* What to work on
When you come to a picture, pass over it, and set down the entries below exactly.

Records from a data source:

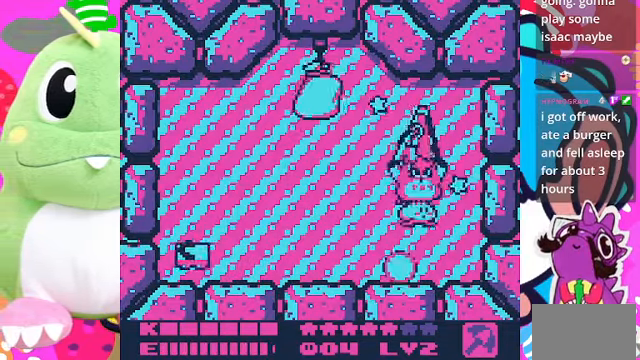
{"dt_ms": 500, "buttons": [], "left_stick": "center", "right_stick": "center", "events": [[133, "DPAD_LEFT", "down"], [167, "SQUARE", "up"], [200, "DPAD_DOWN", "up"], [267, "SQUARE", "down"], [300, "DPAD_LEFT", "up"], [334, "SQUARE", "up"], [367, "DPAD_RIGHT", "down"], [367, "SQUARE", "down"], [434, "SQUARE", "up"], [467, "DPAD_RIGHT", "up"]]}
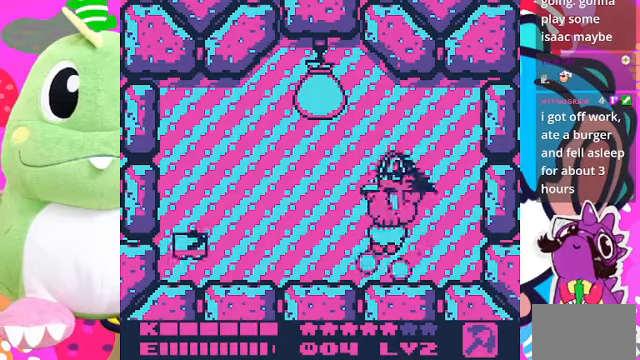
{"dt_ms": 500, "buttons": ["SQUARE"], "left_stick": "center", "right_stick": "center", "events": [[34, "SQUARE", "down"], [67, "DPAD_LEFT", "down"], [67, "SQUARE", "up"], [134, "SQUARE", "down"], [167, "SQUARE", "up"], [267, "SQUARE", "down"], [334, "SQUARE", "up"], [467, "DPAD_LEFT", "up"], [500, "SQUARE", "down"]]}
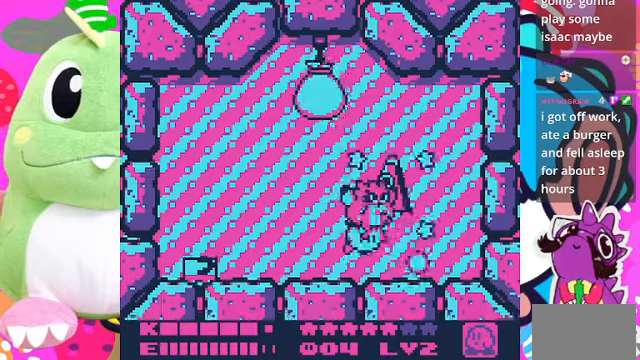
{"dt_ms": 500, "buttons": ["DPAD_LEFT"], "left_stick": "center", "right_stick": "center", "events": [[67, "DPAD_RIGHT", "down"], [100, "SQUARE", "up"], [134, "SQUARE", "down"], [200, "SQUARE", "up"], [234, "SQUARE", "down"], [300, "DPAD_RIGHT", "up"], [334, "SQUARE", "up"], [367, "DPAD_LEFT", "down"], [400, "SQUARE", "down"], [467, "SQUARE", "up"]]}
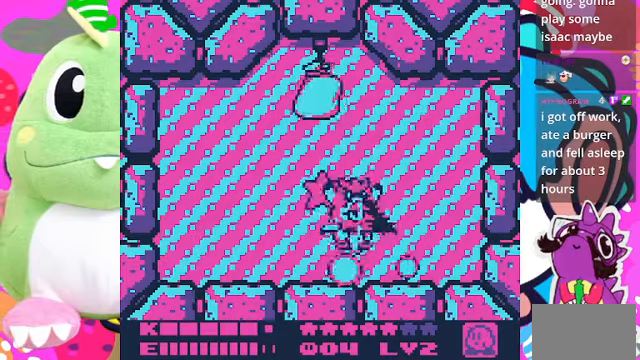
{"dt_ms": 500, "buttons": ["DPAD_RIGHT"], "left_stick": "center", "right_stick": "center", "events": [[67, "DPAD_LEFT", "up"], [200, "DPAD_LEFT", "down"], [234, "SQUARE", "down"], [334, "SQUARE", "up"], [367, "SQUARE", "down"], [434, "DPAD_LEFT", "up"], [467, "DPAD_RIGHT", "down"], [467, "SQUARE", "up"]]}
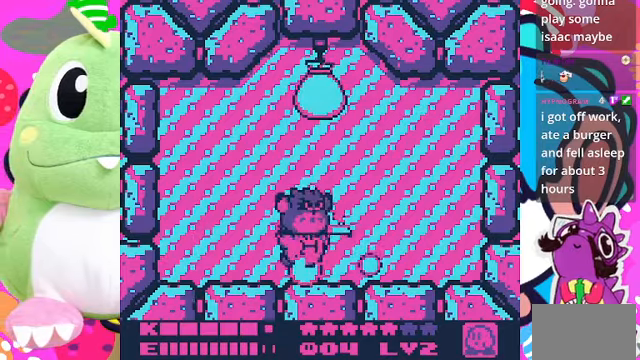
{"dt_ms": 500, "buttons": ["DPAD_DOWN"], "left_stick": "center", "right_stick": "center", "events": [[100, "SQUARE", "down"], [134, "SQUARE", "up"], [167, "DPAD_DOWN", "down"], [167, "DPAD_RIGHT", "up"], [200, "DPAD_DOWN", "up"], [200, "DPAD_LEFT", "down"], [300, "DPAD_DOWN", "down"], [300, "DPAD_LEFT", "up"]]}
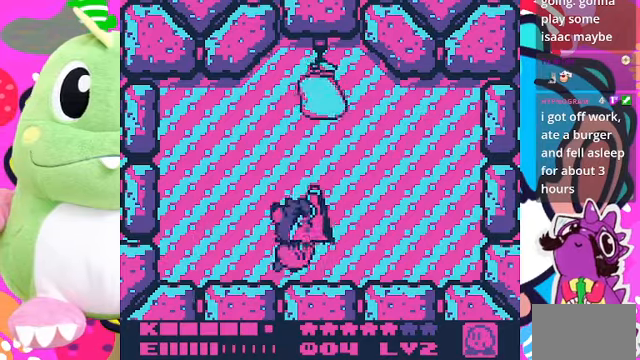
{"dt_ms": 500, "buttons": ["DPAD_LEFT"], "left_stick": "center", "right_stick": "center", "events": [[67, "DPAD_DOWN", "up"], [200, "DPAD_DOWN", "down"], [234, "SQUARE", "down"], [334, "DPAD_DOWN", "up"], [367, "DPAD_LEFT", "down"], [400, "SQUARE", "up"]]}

* Output for this exercise
{"dt_ms": 500, "buttons": [], "left_stick": "center", "right_stick": "center", "events": [[133, "DPAD_LEFT", "down"], [167, "SQUARE", "up"], [200, "DPAD_DOWN", "up"], [267, "SQUARE", "down"], [300, "DPAD_LEFT", "up"], [334, "SQUARE", "up"], [367, "DPAD_RIGHT", "down"], [367, "SQUARE", "down"], [434, "SQUARE", "up"], [467, "DPAD_RIGHT", "up"]]}
{"dt_ms": 500, "buttons": ["SQUARE"], "left_stick": "center", "right_stick": "center", "events": [[34, "SQUARE", "down"], [67, "DPAD_LEFT", "down"], [67, "SQUARE", "up"], [134, "SQUARE", "down"], [167, "SQUARE", "up"], [267, "SQUARE", "down"], [334, "SQUARE", "up"], [467, "DPAD_LEFT", "up"], [500, "SQUARE", "down"]]}
{"dt_ms": 500, "buttons": ["DPAD_LEFT"], "left_stick": "center", "right_stick": "center", "events": [[67, "DPAD_RIGHT", "down"], [100, "SQUARE", "up"], [134, "SQUARE", "down"], [200, "SQUARE", "up"], [234, "SQUARE", "down"], [300, "DPAD_RIGHT", "up"], [334, "SQUARE", "up"], [367, "DPAD_LEFT", "down"], [400, "SQUARE", "down"], [467, "SQUARE", "up"]]}
{"dt_ms": 500, "buttons": ["DPAD_RIGHT"], "left_stick": "center", "right_stick": "center", "events": [[67, "DPAD_LEFT", "up"], [200, "DPAD_LEFT", "down"], [234, "SQUARE", "down"], [334, "SQUARE", "up"], [367, "SQUARE", "down"], [434, "DPAD_LEFT", "up"], [467, "DPAD_RIGHT", "down"], [467, "SQUARE", "up"]]}
{"dt_ms": 500, "buttons": ["DPAD_DOWN"], "left_stick": "center", "right_stick": "center", "events": [[100, "SQUARE", "down"], [134, "SQUARE", "up"], [167, "DPAD_DOWN", "down"], [167, "DPAD_RIGHT", "up"], [200, "DPAD_DOWN", "up"], [200, "DPAD_LEFT", "down"], [300, "DPAD_DOWN", "down"], [300, "DPAD_LEFT", "up"]]}
{"dt_ms": 500, "buttons": ["DPAD_LEFT"], "left_stick": "center", "right_stick": "center", "events": [[67, "DPAD_DOWN", "up"], [200, "DPAD_DOWN", "down"], [234, "SQUARE", "down"], [334, "DPAD_DOWN", "up"], [367, "DPAD_LEFT", "down"], [400, "SQUARE", "up"]]}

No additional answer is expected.